> [About this task]
Exactly the lines from the beginning of the records to the line with "left ear: (216, 249)", both ends included, are to be given again, and pictures are to be left out.

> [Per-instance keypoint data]
*****
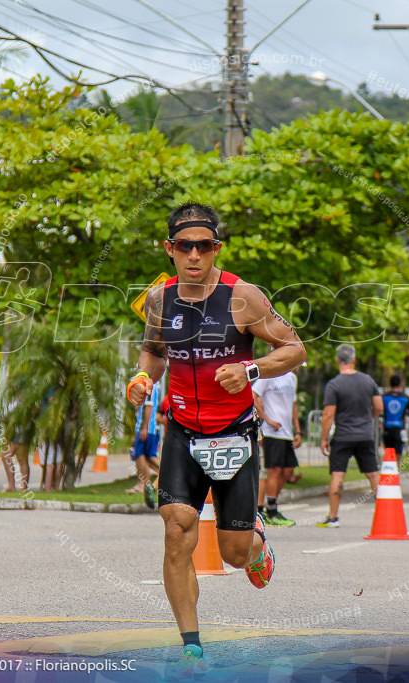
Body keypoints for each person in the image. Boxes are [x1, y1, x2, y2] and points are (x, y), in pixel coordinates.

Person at [125, 202, 305, 673]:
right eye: (185, 246)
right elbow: (152, 352)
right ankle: (191, 645)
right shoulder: (160, 300)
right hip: (182, 431)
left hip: (235, 434)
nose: (194, 255)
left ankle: (257, 544)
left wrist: (250, 369)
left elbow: (294, 349)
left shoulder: (243, 297)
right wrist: (144, 379)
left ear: (216, 249)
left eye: (204, 246)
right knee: (176, 530)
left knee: (232, 552)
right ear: (170, 249)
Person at [318, 344, 382, 528]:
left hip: (343, 437)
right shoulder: (368, 381)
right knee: (373, 474)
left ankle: (333, 517)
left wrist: (324, 438)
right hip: (365, 435)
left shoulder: (335, 384)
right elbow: (378, 407)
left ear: (337, 361)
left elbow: (328, 414)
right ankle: (385, 513)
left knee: (338, 475)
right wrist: (369, 418)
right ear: (353, 360)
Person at [252, 370, 301, 527]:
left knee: (288, 470)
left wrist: (297, 430)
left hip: (286, 432)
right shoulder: (269, 375)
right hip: (272, 431)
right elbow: (252, 396)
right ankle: (271, 511)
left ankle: (269, 504)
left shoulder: (293, 378)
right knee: (274, 470)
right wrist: (266, 419)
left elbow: (293, 405)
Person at [126, 378, 161, 510]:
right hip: (147, 427)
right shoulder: (154, 384)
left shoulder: (148, 384)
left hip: (148, 427)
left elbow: (149, 406)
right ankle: (147, 484)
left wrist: (144, 427)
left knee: (141, 454)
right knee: (147, 455)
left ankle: (143, 484)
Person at [381, 375, 409, 466]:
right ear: (400, 384)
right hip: (400, 428)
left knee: (388, 451)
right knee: (398, 451)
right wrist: (406, 413)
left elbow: (379, 409)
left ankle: (388, 470)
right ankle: (396, 471)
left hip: (387, 428)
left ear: (390, 383)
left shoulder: (384, 397)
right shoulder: (406, 398)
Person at [0, 396, 30, 492]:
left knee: (17, 459)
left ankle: (18, 486)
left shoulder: (24, 397)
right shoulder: (13, 398)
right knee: (12, 458)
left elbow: (19, 415)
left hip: (20, 431)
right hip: (15, 432)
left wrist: (6, 419)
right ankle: (14, 485)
*****
> [Exercise solution]
Body keypoints for each person in the image. Boxes are [x1, y1, x2, y2] and points are (x, y), in pixel coordinates.

Person at [125, 202, 305, 673]:
right eye: (185, 246)
right elbow: (152, 352)
right ankle: (191, 645)
right shoulder: (160, 300)
right hip: (182, 431)
left hip: (235, 434)
nose: (194, 255)
left ankle: (257, 544)
left wrist: (250, 369)
left elbow: (294, 349)
left shoulder: (243, 297)
right wrist: (144, 379)
left ear: (216, 249)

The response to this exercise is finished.